Pretty moving, huh?  From the temporal to the spiritual, your journey awaits through the gates of paradise, and whether you’re religious or not, you’ll be moved in some way when you behold their magnificence.  Be sure to include a stop here on your Italian itinerary so you too, will discover the rich history and heritage of the Baptistery in Florence, Italy.

Ciao from Florence.

By: Jeff Titelius

Jeff Titelius is a freelance travel writer whose goal is to travel the world with journal and camera and share those journeys with you. He contributes to a variety of online and print publications but his latest endeavor is his website where he shares his passion for European travel – journeys to world-renowned destinations and some off-the-beaten-path adventures that offer up magnificent architecture, fascinating histories, and spectacular landscapes.

17 thoughts on “Through the Gates Of Paradise at the Baptistery in Florence, Italy”

  1. Great post. I found the baptistery to be magnificent, more so than the Duomo. Ah now I want to go back to Firenze :)

  2. Hooray for an art history-ish travel post! So glad you mentioned the significance of the eight sides of baptistery buildings. The symbolism is so rich in this building. LOVE!

    1. Hi Erin,
      I am truly honored by your comment above! The eight days of man and the octagonal signifcance are what inspired me to write my article in the first place. I never knew about it until my visit to Florence and as you can see, it touched me deeply, very deeply!

      1. I think a lot of places suffer from tours/guide books/text panels failing to mention the symbolism of the architecture or the background of details. Glad to find people who share these tidbits that can make a landmark even more inspiring and meaningful.

  3. I love this. There were a lot of things in here that didn’t know, like the symbolism of the 8 sides and the fact that the mosaics were made by Venetian artists. I agree that the Baptistery is one of Florence’s greatest landmarks and the Gates of Paradise are truly amazing– one of the most important pieces of the Renaissance! Great work, Jeff!

    1. My Renaissance BFF!!! Thank you Jenna so much for your compliments. Coming from an art historian, I can’t tell you what that means to me. I am truly honored! And, I agree, the Baptistery is one of Florence’s finest.

  4. Grazie for the beautiful post–and how wonderful to learn more about these doors! To me they will always bring back memories of my first hours in Florence–decades ago–my husband and I stood in front of them and almost passed out from the magnificence–we immediately understood Stendahl’s Syndrome!

    1. Prego Susan!! Grazie for all of your compliments, especially the one about Stendahl’s Syndrome euphoria you experienced. Art affects me in this way as well. I am truly glad that I was able to evoke your wonderful memories of Florence. To me, Florence is one of my favorite cities in the World!!!!

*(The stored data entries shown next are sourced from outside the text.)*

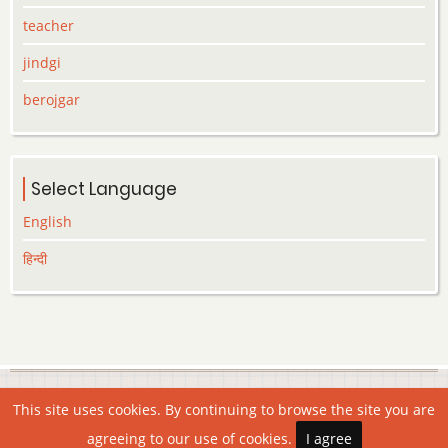
teacher
jindgi
berojgar
Select Language
English
हिन्दी
© 2026 Lekhak.org, All rights reserved.
This site uses cookies. By continuing to browse the site you are
agreeing to our use of cookies.
I agree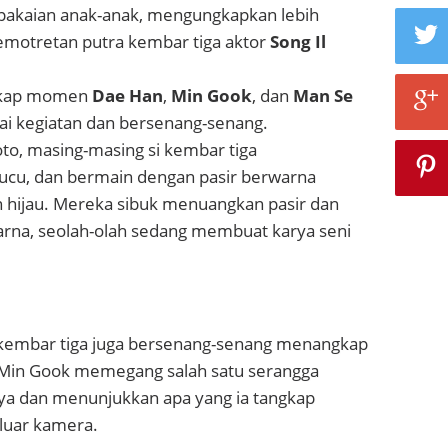
pakaian anak-anak, mengungkapkan lebih
pemotretan putra kembar tiga aktor
Song Il
gkap momen
Dae Han
,
Min Gook
, dan
Man Se
i kegiatan dan bersenang-senang.
to, masing-masing si kembar tiga
ucu, dan bermain dengan pasir berwarna
n hijau. Mereka sibuk menuangkan pasir dan
na, seolah-olah sedang membuat karya seni
si kembar tiga juga bersenang-senang menangkap
Min Gook memegang salah satu serangga
ya dan menunjukkan apa yang ia tangkap
luar kamera.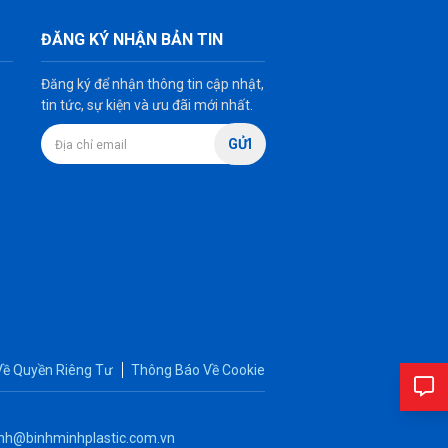
ĐĂNG KÝ NHẬN BẢN TIN
Đăng ký để nhận thông tin cập nhật,
tin tức, sự kiện và ưu đãi mới nhất.
GỬI
Về Quyền Riêng Tư
Thông Báo Về Cookie
nh@binhminhplastic.com.vn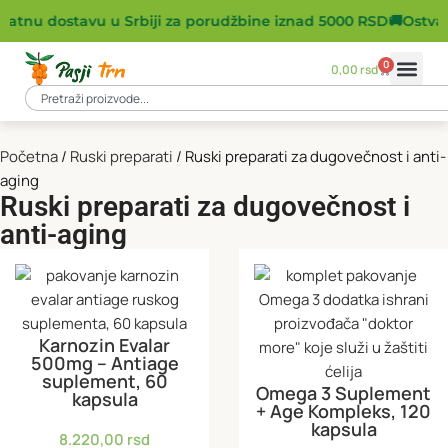
latnu dostavu u Srbiji za porudžbine iznad 5000 RSD
🚚
Ostvar
0
0,00
rsd
Početna
Ruski preparati
Ruski preparati za dugovečnost i anti-
aging
Ruski preparati za dugovečnost i
anti-aging
Karnozin Evalar
500mg – Antiage
suplement, 60
Omega 3 Suplement
kapsula
+ Age Kompleks, 120
kapsula
8.220,00
rsd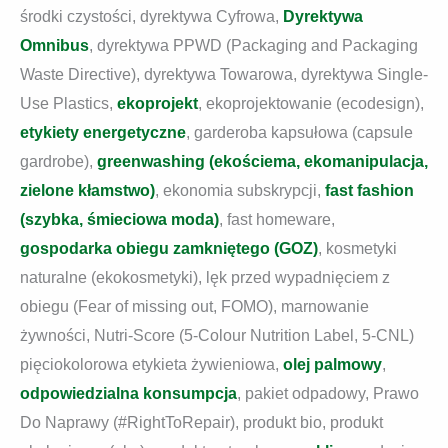
środki czystości, dyrektywa Cyfrowa,
Dyrektywa
Omnibus
, dyrektywa PPWD (Packaging and Packaging
Waste Directive), dyrektywa Towarowa, dyrektywa Single-
Use Plastics,
ekoprojekt
, ekoprojektowanie (ecodesign),
etykiety energetyczne
, garderoba kapsułowa (capsule
gardrobe),
greenwashing (ekościema, ekomanipulacja,
zielone kłamstwo)
, ekonomia subskrypcji,
fast fashion
(szybka, śmieciowa moda)
, fast homeware,
gospodarka obiegu zamkniętego (GOZ)
, kosmetyki
naturalne (ekokosmetyki), lęk przed wypadnięciem z
obiegu (Fear of missing out, FOMO), marnowanie
żywności, Nutri-Score (5-Colour Nutrition Label, 5-CNL)
pięciokolorowa etykieta żywieniowa,
olej palmowy
,
odpowiedzialna konsumpcja
, pakiet odpadowy, Prawo
Do Naprawy (#RightToRepair), produkt bio, produkt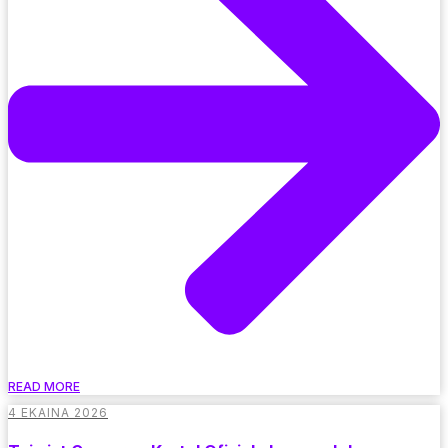
READ MORE
4 EKAINA 2026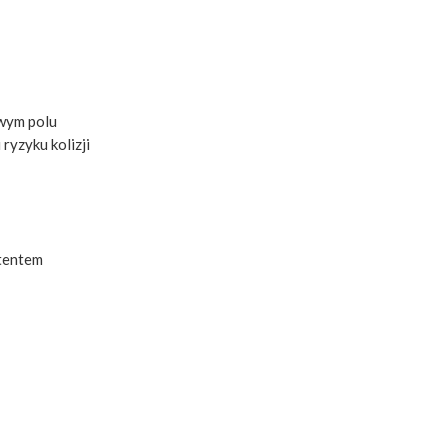
twym polu
ryzyku kolizji
tentem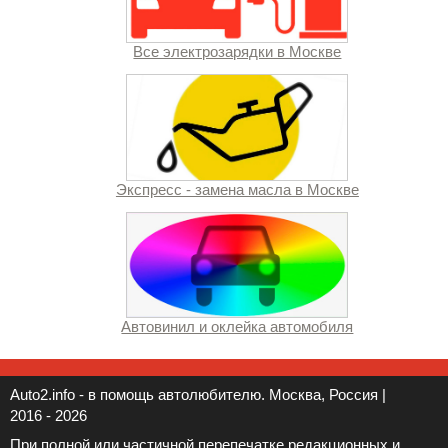
Все электрозарядки в Москве
Экспресс - замена масла в Москве
Автовинил и оклейка автомобиля
Auto2.info - в помощь автолюбителю. Москва, Россия |
2016 - 2026
При полной или частичной перепечатке редакционных и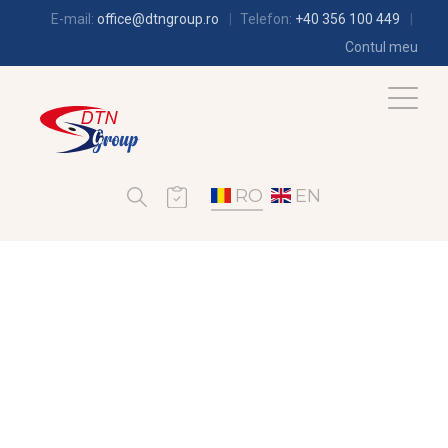
E-mail:
office@dtngroup.ro
Telefon:
+40 356 100 449
Contul meu
RO
EN
FRIGOTEHNIE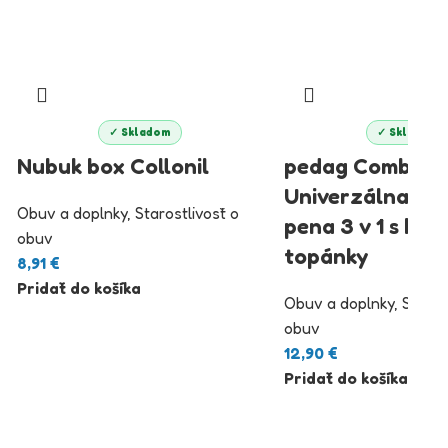
✓ Skladom
✓ Skladom
Nubuk box Collonil
pedag Combi Se
Univerzálna čis
Obuv a doplnky
,
Starostlivosť o
pena 3 v 1 s hu
obuv
topánky
8,91
€
Pridať do košíka
Obuv a doplnky
,
Staros
obuv
12,90
€
Pridať do košíka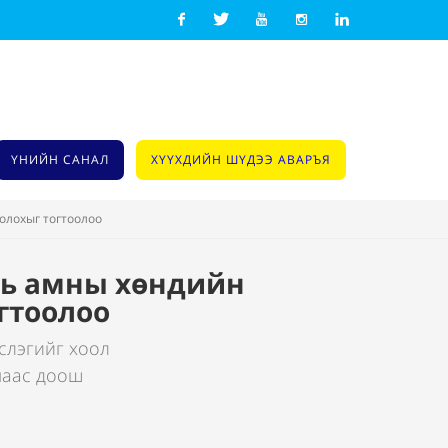
Facebook
Twitter
Youtube
Instagram
Linkedin
ҮНИЙН САНАЛ
ХҮҮХДИЙН ШҮДЭЭ АВАРЪЯ
олохыг тогтоолоо
 нь амны хөндийн
гтоолоо
слэгийг хоол
ммаас доош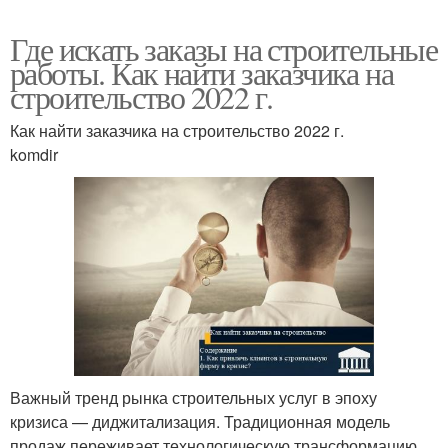
Где искать заказы на строительные
работы. Как найти заказчика на
строительство 2022 г.
Как найти заказчика на строительство 2022 г.
komdir
Важный тренд рынка строительных услуг в эпоху
кризиса — диджитализация. Традиционная модель
продаж переживает технологическую трансформацию.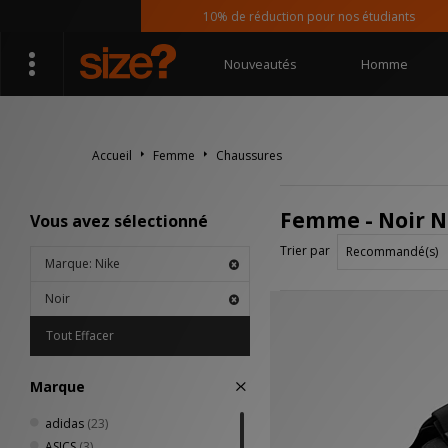
10% de réduction pour nos étudiants
Nouveautés
Homme
Accueil
Femme
Chaussures
Femme - Noir N
Vous avez sélectionné
Trier par
Marque: Nike
Noir
Tout Effacer
Marque
adidas
(23)
ASICS
(3)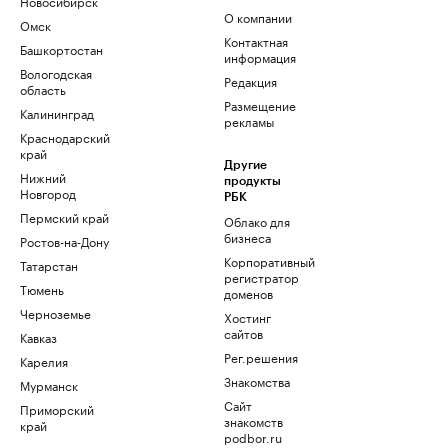
Новосибирск
О компании
Омск
Контактная
Башкортостан
информация
Вологодская
Редакция
область
Размещение
Калининград
рекламы
Краснодарский
край
Другие
Нижний
продукты
Новгород
РБК
Пермский край
Облако для
бизнеса
Ростов-на-Дону
Корпоративный
Татарстан
регистратор
Тюмень
доменов
Черноземье
Хостинг
сайтов
Кавказ
Рег.решения
Карелия
Знакомства
Мурманск
Сайт
Приморский
знакомств
край
podbor.ru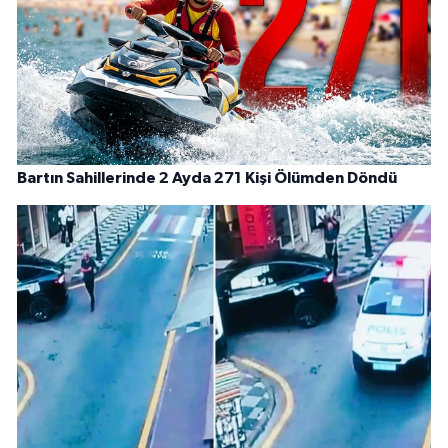
Bartın Sahillerinde 2 Ayda 271 Kişi Ölümden Döndü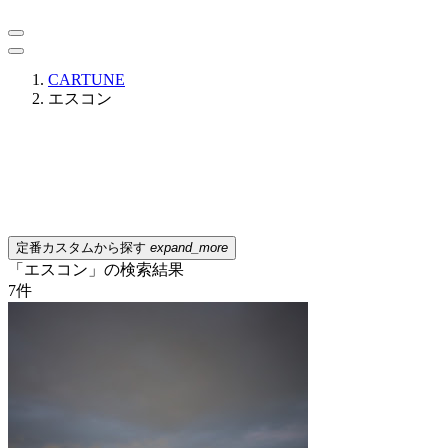
CARTUNE
エスコン
定番カスタムから探す
expand_more
「エスコン」の検索結果
7
件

  5. Great photos to compliment a wonderful history lesson about the Baptistery doors. Aren’t they just marvelous? Florence remains one of my favorite cities too Jeff!

    1. Thank you so much Robin for your kind words. On my first visit, I was like so many others, walked on by in rush to the Uffizi, the Accademia, the Ponte Vecchio, and didn’t make time to see the Baptistery at all. However, on my second trip, I stayed for 5 nights, so plenty of time to stop and smell the roses!!